Coincidentally, I was at the Farragut Chamber of Commerce Christmas Party. It was coincidental because I ran into an acquaintance who spoke some truth and light into my previous post about the Good Old Days. For the record, his name is John Haney.
John was talking about his daughters. He told me that one day I would be just like him talking to someone younger than me with a kid and telling them how fast they grow up. He said that before you know it, you start sounding like that “old guy”.
What was so profound was when he said that “That’s why people love Christmas so much.” John said that it reminds people of their past. As I thought about that, the truth sank deeper and deeper. Christmas (and other holidays/traditions) hold so many memories and layers.
You remember Christmas as a kid with your family. Then you become a single adult and the holiday takes a different form. Then you get married, have a kid(s), family grows, etc. It constantly evolves. And each year you reflect on your past and traditions. Christmas holds a special place in your heart.

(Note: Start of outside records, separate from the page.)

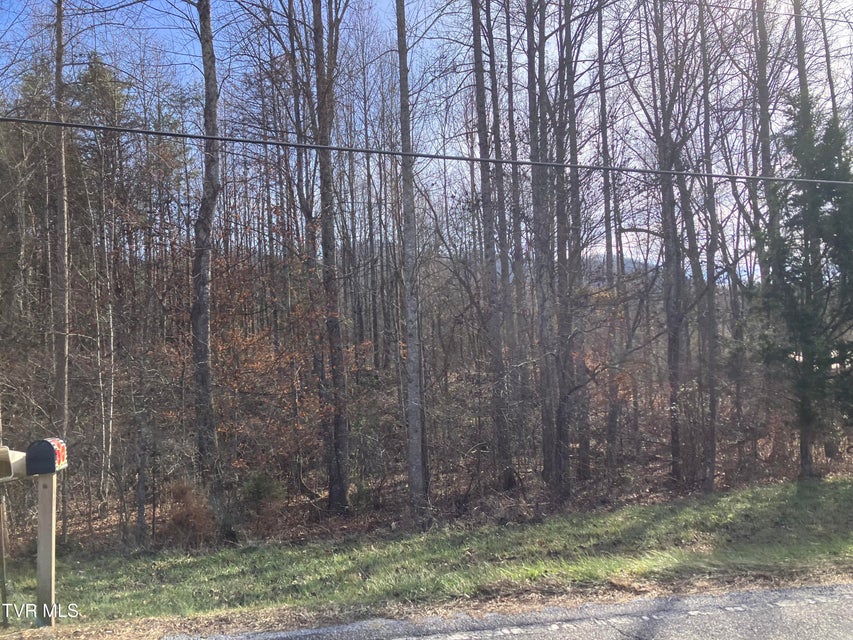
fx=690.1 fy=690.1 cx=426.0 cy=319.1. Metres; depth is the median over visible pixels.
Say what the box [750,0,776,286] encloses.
tree
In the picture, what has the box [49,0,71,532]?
tree
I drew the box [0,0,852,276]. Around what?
sky
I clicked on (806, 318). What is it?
evergreen tree
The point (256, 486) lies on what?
shrub
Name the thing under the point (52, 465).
mailbox
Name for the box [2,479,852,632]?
grass verge
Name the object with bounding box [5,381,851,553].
forest floor
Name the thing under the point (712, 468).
tree
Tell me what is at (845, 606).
road
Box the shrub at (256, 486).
[240,471,285,526]
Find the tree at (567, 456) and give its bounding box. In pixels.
[552,0,589,493]
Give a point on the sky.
(521, 74)
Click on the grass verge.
(649, 517)
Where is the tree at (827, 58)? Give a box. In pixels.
[817,0,837,119]
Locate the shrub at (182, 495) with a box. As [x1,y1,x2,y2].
[162,479,218,545]
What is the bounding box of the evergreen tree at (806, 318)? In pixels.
[751,94,852,477]
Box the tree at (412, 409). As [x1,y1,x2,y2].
[395,0,427,514]
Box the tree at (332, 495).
[311,0,350,515]
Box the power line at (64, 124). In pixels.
[0,114,852,187]
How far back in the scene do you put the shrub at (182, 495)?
9.60 m
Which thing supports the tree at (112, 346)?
on the forest floor
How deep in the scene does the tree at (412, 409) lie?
9.85 m
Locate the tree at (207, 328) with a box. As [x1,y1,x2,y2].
[191,1,224,519]
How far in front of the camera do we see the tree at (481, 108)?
11.53 m
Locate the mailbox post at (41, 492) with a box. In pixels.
[35,469,57,623]
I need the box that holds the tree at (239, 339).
[164,221,340,484]
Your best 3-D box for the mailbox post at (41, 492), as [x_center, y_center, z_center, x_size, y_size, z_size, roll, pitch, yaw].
[-3.223,1.984,5.852,0.149,1.501,0.138,-1,0,-5]
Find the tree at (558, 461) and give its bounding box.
[525,0,565,489]
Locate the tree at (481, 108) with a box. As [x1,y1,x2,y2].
[469,0,510,487]
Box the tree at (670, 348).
[648,0,687,477]
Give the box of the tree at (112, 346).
[94,155,115,495]
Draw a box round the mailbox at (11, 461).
[0,446,26,481]
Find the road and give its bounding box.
[165,582,851,639]
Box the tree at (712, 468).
[696,0,720,490]
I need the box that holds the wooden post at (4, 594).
[0,491,8,623]
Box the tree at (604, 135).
[596,0,621,465]
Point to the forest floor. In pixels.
(661, 477)
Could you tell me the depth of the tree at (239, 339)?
11.89 m
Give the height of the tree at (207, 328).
13.454 m
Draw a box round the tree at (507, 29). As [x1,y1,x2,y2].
[503,0,529,458]
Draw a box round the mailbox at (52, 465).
[25,438,67,473]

It’s one of the few times during our lives when we get to experience the “golden days” as opposed to reflecting back on the “golden days”. This sparked a thought that I wanted to capitalize on. Traditions help us value “golden days” while still in the present.

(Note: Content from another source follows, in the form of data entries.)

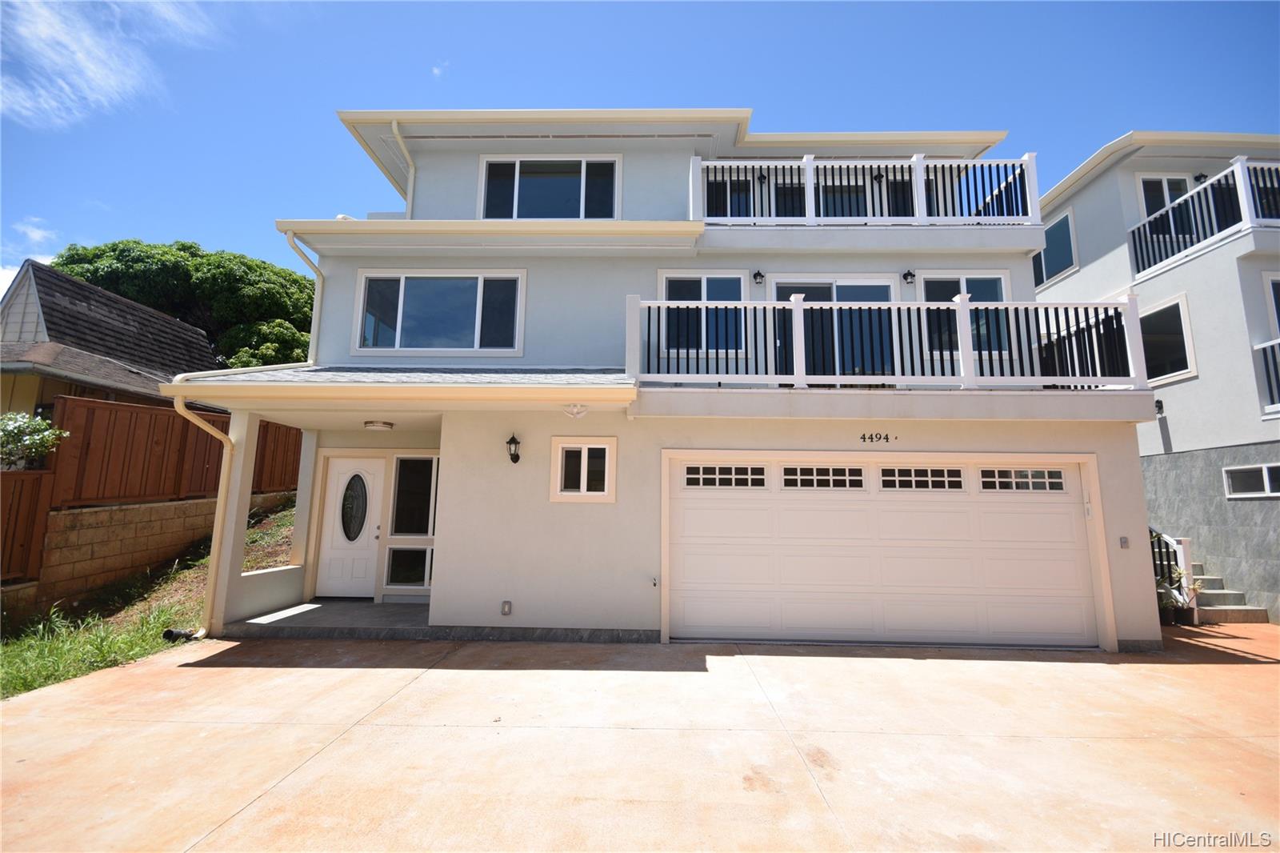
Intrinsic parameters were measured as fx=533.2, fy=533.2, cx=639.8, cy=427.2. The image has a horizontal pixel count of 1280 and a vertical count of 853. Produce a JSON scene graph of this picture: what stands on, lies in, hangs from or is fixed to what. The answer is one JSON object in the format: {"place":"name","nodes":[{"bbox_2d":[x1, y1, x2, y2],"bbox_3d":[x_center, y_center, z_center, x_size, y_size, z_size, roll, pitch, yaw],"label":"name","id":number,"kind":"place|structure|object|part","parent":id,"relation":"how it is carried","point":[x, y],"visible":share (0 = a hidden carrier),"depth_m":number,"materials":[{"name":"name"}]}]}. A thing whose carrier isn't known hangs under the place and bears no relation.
{"place":"outdoors","nodes":[
{"label":"outdoors","id":0,"kind":"place"},
{"bbox_2d":[0,467,55,583],"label":"wooden fence","id":1,"kind":"object","parent":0,"point":[3,506],"visible":0.94,"depth_m":7.10,"materials":[{"name":"brown wood"}]},
{"bbox_2d":[0,217,59,294],"label":"cloud","id":2,"kind":"structure","parent":0,"point":[16,272],"materials":[{"name":"white"}]},
{"bbox_2d":[0,412,65,469],"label":"shrub","id":3,"kind":"object","parent":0,"point":[46,434],"visible":0.87,"depth_m":7.10,"materials":[{"name":"green plant"}]},
{"bbox_2d":[0,0,219,127],"label":"cloud","id":4,"kind":"structure","parent":0,"point":[86,63],"materials":[{"name":"white"}]},
{"bbox_2d":[0,259,223,418],"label":"neighboring house","id":5,"kind":"structure","parent":0,"point":[144,312],"depth_m":12.58,"materials":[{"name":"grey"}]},
{"bbox_2d":[0,496,304,699],"label":"lawn","id":6,"kind":"structure","parent":0,"point":[126,640],"materials":[{"name":"green plant"}]},
{"bbox_2d":[162,628,197,642],"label":"drain pipe","id":7,"kind":"object","parent":6,"relation":"on","point":[169,632],"visible":0.83,"depth_m":6.16,"materials":[{"name":"black plastic"}]},
{"bbox_2d":[11,489,296,613],"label":"block wall","id":8,"kind":"structure","parent":0,"point":[98,513],"depth_m":7.56,"materials":[{"name":"beige concrete"}]},
{"bbox_2d":[50,396,299,508],"bbox_3d":[-7.990,0.552,9.917,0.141,1.614,4.326,0,-8,2],"label":"wooden fence","id":9,"kind":"object","parent":8,"relation":"attached to","point":[182,431],"visible":0.69,"depth_m":8.92,"materials":[{"name":"brown wood"}]},
{"bbox_2d":[52,238,315,369],"bbox_3d":[-19.312,-1.623,23.863,10.364,12.110,10.106,6,-9,-32],"label":"tree","id":10,"kind":"object","parent":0,"point":[196,254],"visible":0.46,"depth_m":21.31,"materials":[{"name":"green plant"}]},
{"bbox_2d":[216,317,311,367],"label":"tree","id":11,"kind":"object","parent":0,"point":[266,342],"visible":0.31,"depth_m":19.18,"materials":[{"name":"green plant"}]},
{"bbox_2d":[223,599,431,636],"label":"porch floor","id":12,"kind":"structure","parent":0,"point":[371,605],"materials":[{"name":"grey concrete"}]},
{"bbox_2d":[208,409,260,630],"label":"porch column","id":13,"kind":"structure","parent":12,"relation":"on","point":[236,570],"depth_m":6.77,"materials":[{"name":"white paint"}]},
{"bbox_2d":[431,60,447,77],"label":"cloud","id":14,"kind":"structure","parent":0,"point":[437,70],"materials":[{"name":"white"}]},
{"bbox_2d":[0,0,1279,316],"label":"sky","id":15,"kind":"structure","parent":0,"point":[406,75],"materials":[{"name":"blue"}]},
{"bbox_2d":[0,621,1279,852],"label":"driveway","id":16,"kind":"structure","parent":0,"point":[262,799],"materials":[{"name":"beige concrete"}]},
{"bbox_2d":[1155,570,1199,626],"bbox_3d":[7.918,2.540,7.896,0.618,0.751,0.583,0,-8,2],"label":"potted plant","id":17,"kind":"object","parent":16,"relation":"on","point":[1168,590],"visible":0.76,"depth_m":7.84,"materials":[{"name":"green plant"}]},
{"bbox_2d":[1184,555,1269,623],"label":"steps","id":18,"kind":"structure","parent":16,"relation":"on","point":[1221,595],"depth_m":8.70,"materials":[{"name":"grey concrete"}]},
{"bbox_2d":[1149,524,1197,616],"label":"stair railing","id":19,"kind":"object","parent":18,"relation":"on","point":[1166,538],"visible":0.35,"depth_m":8.59,"materials":[{"name":"black metal"}]},
{"bbox_2d":[165,108,1166,656],"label":"house","id":20,"kind":"structure","parent":0,"point":[450,476],"depth_m":7.37,"materials":[{"name":"grey paint"}]},
{"bbox_2d":[171,384,235,635],"bbox_3d":[-5.220,0.918,6.393,0.439,2.953,0.694,0,-8,2],"label":"downspout","id":21,"kind":"object","parent":20,"relation":"attached to","point":[198,421],"visible":0.95,"depth_m":6.45,"materials":[{"name":"beige metal"}]},
{"bbox_2d":[286,232,322,366],"bbox_3d":[-5.118,-1.915,8.084,0.389,2.294,0.702,0,-8,2],"label":"downspout","id":22,"kind":"object","parent":20,"relation":"attached to","point":[291,242],"visible":0.63,"depth_m":8.26,"materials":[{"name":"white metal"}]},
{"bbox_2d":[312,455,387,598],"bbox_3d":[-4.359,1.556,8.058,1.112,2.057,0.158,0,-8,2],"label":"front door","id":23,"kind":"structure","parent":20,"relation":"in","point":[369,476],"depth_m":8.03,"materials":[{"name":"white paint"}]},
{"bbox_2d":[363,419,395,430],"bbox_3d":[-3.757,-0.037,7.674,0.385,0.125,0.384,0,-8,2],"label":"ceiling light","id":24,"kind":"object","parent":20,"relation":"attached to","point":[379,426],"visible":0.98,"depth_m":7.55,"materials":[{"name":"white"}]},
{"bbox_2d":[390,120,414,216],"bbox_3d":[-3.830,-3.890,8.671,0.306,2.063,0.850,0,-8,2],"label":"downspout","id":25,"kind":"object","parent":20,"relation":"attached to","point":[394,122],"visible":0.71,"depth_m":8.81,"materials":[{"name":"beige metal"}]},
{"bbox_2d":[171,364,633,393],"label":"porch roof","id":26,"kind":"structure","parent":20,"relation":"attached to","point":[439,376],"depth_m":5.90,"materials":[{"name":"grey"}]},
{"bbox_2d":[383,456,438,590],"bbox_3d":[-3.277,1.409,7.930,0.922,2.102,0.163,0,-8,2],"label":"window","id":27,"kind":"structure","parent":20,"relation":"in","point":[399,518],"depth_m":7.94,"materials":[{"name":"glass"}]},
{"bbox_2d":[352,270,525,354],"bbox_3d":[-3.022,-1.726,8.078,2.677,1.442,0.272,0,-8,2],"label":"window","id":28,"kind":"structure","parent":20,"relation":"in","point":[397,339],"depth_m":8.07,"materials":[{"name":"glass"}]},
{"bbox_2d":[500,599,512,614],"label":"electrical outlet","id":29,"kind":"object","parent":20,"relation":"attached to","point":[507,607],"visible":0.97,"depth_m":6.52,"materials":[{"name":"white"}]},
{"bbox_2d":[505,433,521,463],"bbox_3d":[-1.634,0.288,6.876,0.167,0.407,0.271,0,-8,2],"label":"wall lamp","id":30,"kind":"object","parent":20,"relation":"attached to","point":[512,441],"visible":0.96,"depth_m":6.84,"materials":[{"name":"black metal"}]},
{"bbox_2d":[478,154,621,220],"bbox_3d":[-1.476,-3.783,8.702,2.375,1.408,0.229,0,-8,2],"label":"window","id":31,"kind":"structure","parent":20,"relation":"in","point":[514,202],"depth_m":8.71,"materials":[{"name":"glass"}]},
{"bbox_2d":[561,402,588,417],"bbox_3d":[-0.757,-0.201,6.215,0.336,0.177,0.345,0,-8,2],"label":"ceiling light","id":32,"kind":"object","parent":20,"relation":"attached to","point":[574,409],"visible":0.98,"depth_m":6.15,"materials":[{"name":"white"}]},
{"bbox_2d":[549,436,616,501],"bbox_3d":[-0.696,0.521,6.599,0.828,0.839,0.137,0,-8,2],"label":"small window","id":33,"kind":"structure","parent":20,"relation":"in","point":[594,493],"depth_m":6.61,"materials":[{"name":"white"}]},
{"bbox_2d":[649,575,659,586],"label":"water spigot","id":34,"kind":"object","parent":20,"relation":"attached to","point":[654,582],"visible":0.97,"depth_m":6.40,"materials":[{"name":"metal"}]},
{"bbox_2d":[656,270,748,351],"bbox_3d":[0.949,-1.724,8.121,1.463,1.431,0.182,0,-8,2],"label":"window","id":35,"kind":"structure","parent":20,"relation":"in","point":[665,274],"depth_m":8.13,"materials":[{"name":"glass"}]},
{"bbox_2d":[704,172,755,218],"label":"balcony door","id":36,"kind":"structure","parent":20,"relation":"in","point":[722,198],"depth_m":9.02,"materials":[{"name":"black glass"}]},
{"bbox_2d":[752,268,764,284],"bbox_3d":[1.822,-2.329,8.216,0.179,0.239,0.231,0,-8,2],"label":"wall lamp","id":37,"kind":"object","parent":20,"relation":"attached to","point":[760,274],"visible":0.96,"depth_m":8.18,"materials":[{"name":"black metal"}]},
{"bbox_2d":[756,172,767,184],"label":"wall lamp","id":38,"kind":"object","parent":20,"relation":"attached to","point":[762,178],"visible":0.8,"depth_m":9.58,"materials":[{"name":"black metal"}]},
{"bbox_2d":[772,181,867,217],"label":"balcony door","id":39,"kind":"structure","parent":20,"relation":"in","point":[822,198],"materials":[{"name":"black glass"}]},
{"bbox_2d":[768,276,897,382],"bbox_3d":[2.919,-1.285,8.218,2.379,2.182,0.239,0,-8,2],"label":"sliding door","id":40,"kind":"structure","parent":20,"relation":"in","point":[778,284],"depth_m":8.22,"materials":[{"name":"glass"}]},
{"bbox_2d":[687,151,1040,223],"bbox_3d":[3.311,-3.562,8.174,5.194,1.264,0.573,0,-8,2],"label":"balcony railing","id":41,"kind":"object","parent":20,"relation":"attached to","point":[805,160],"visible":0.6,"depth_m":8.09,"materials":[{"name":"white metal"}]},
{"bbox_2d":[859,432,894,443],"bbox_3d":[3.039,0.132,6.843,0.488,0.144,0.034,0,-8,2],"label":"house number","id":42,"kind":"object","parent":20,"relation":"attached to","point":[887,438],"visible":0.96,"depth_m":6.85,"materials":[{"name":"black metal"}]},
{"bbox_2d":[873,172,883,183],"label":"wall lamp","id":43,"kind":"object","parent":20,"relation":"attached to","point":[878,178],"visible":0.7,"depth_m":9.39,"materials":[{"name":"black metal"}]},
{"bbox_2d":[666,454,1099,647],"bbox_3d":[2.937,1.533,6.612,5.577,2.215,0.198,0,-8,2],"label":"garage door","id":44,"kind":"structure","parent":20,"relation":"in","point":[722,578],"depth_m":6.54,"materials":[{"name":"white metal"}]},
{"label":"garage window","id":45,"kind":"part","parent":44,"relation":"part of","materials":[{"name":"black glass"}]},
{"label":"garage window","id":46,"kind":"part","parent":44,"relation":"part of","materials":[{"name":"glass"}]},
{"label":"garage window","id":47,"kind":"part","parent":44,"relation":"part of","materials":[{"name":"glass"}]},
{"label":"garage window","id":48,"kind":"part","parent":44,"relation":"part of","materials":[{"name":"glass"}]},
{"bbox_2d":[624,293,1146,387],"bbox_3d":[2.962,-1.053,6.713,6.215,1.335,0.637,0,-8,2],"label":"balcony railing","id":49,"kind":"object","parent":20,"relation":"attached to","point":[962,312],"visible":0.8,"depth_m":6.59,"materials":[{"name":"white metal"}]},
{"bbox_2d":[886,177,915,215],"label":"balcony door","id":50,"kind":"structure","parent":20,"relation":"in","point":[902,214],"depth_m":9.36,"materials":[{"name":"black glass"}]},
{"bbox_2d":[901,269,915,282],"bbox_3d":[4.196,-2.380,8.340,0.184,0.235,0.232,0,-8,2],"label":"wall lamp","id":51,"kind":"object","parent":20,"relation":"attached to","point":[910,274],"visible":0.96,"depth_m":8.31,"materials":[{"name":"black metal"}]},
{"bbox_2d":[916,272,1007,354],"bbox_3d":[5.074,-1.746,8.377,1.392,1.533,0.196,0,-8,2],"label":"window","id":52,"kind":"structure","parent":20,"relation":"in","point":[935,282],"depth_m":8.38,"materials":[{"name":"glass"}]},
{"bbox_2d":[1118,535,1129,548],"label":"keypad","id":53,"kind":"object","parent":20,"relation":"attached to","point":[1123,540],"visible":0.96,"depth_m":6.58,"materials":[{"name":"grey metal"}]},
{"bbox_2d":[1030,130,1279,623],"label":"neighboring house","id":54,"kind":"structure","parent":0,"point":[1168,421],"depth_m":9.76,"materials":[{"name":"paint"}]},
{"bbox_2d":[1032,208,1077,286],"bbox_3d":[9.755,-4.133,12.672,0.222,1.635,1.587,0,-8,2],"label":"window","id":55,"kind":"structure","parent":54,"relation":"in","point":[1066,222],"depth_m":12.45,"materials":[{"name":"blue glass"}]},
{"bbox_2d":[1154,398,1164,414],"bbox_3d":[9.543,-0.393,9.894,0.215,0.291,0.220,0,-8,2],"label":"wall lamp","id":56,"kind":"object","parent":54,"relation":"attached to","point":[1158,406],"visible":0.64,"depth_m":9.84,"materials":[{"name":"black metal"}]},
{"bbox_2d":[1135,173,1195,246],"bbox_3d":[10.588,-4.112,10.647,1.028,1.920,0.425,0,-8,2],"label":"balcony door","id":57,"kind":"structure","parent":54,"relation":"in","point":[1146,180],"depth_m":10.74,"materials":[{"name":"white"}]},
{"bbox_2d":[1139,295,1196,382],"bbox_3d":[9.803,-1.587,10.052,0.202,1.644,1.399,0,-8,2],"label":"window","id":58,"kind":"structure","parent":54,"relation":"in","point":[1178,366],"depth_m":9.89,"materials":[{"name":"glass"}]},
{"bbox_2d":[1194,172,1207,183],"bbox_3d":[11.026,-4.897,10.479,0.226,0.291,0.239,0,-8,2],"label":"wall lamp","id":59,"kind":"object","parent":54,"relation":"attached to","point":[1198,178],"visible":0.38,"depth_m":10.46,"materials":[{"name":"black metal"}]},
{"bbox_2d":[1127,156,1279,276],"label":"balcony railing","id":60,"kind":"object","parent":54,"relation":"attached to","point":[1243,180],"visible":0.68,"depth_m":9.53,"materials":[{"name":"white metal"}]},
{"bbox_2d":[1222,463,1279,498],"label":"window","id":61,"kind":"structure","parent":54,"relation":"in","point":[1266,474],"depth_m":8.62,"materials":[{"name":"white"}]},
{"bbox_2d":[1253,336,1279,411],"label":"balcony railing","id":62,"kind":"object","parent":54,"relation":"attached to","point":[1261,346],"visible":0.81,"depth_m":8.80,"materials":[{"name":"white metal"}]},
{"bbox_2d":[1264,273,1279,337],"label":"window","id":63,"kind":"structure","parent":54,"relation":"in","point":[1276,292],"depth_m":8.94,"materials":[{"name":"blue glass"}]}
]}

However, if they are held too frequently such as Sunday dinners, they will be taken for granted. If they are too infrequent such as an annual holiday, they will not be valued respectively.
So what is the magic number of days to hold these traditions? I don’t know.
What should these traditions look like and how can we draw out the nostalgia? I don’t know.
But what I do know is that we are getting closer, and closer to the answer. Life doesn’t have to be a sad reflection. It can/should be filled with adventures and a present mind that appreciates what is happening without having to look back in appreciation.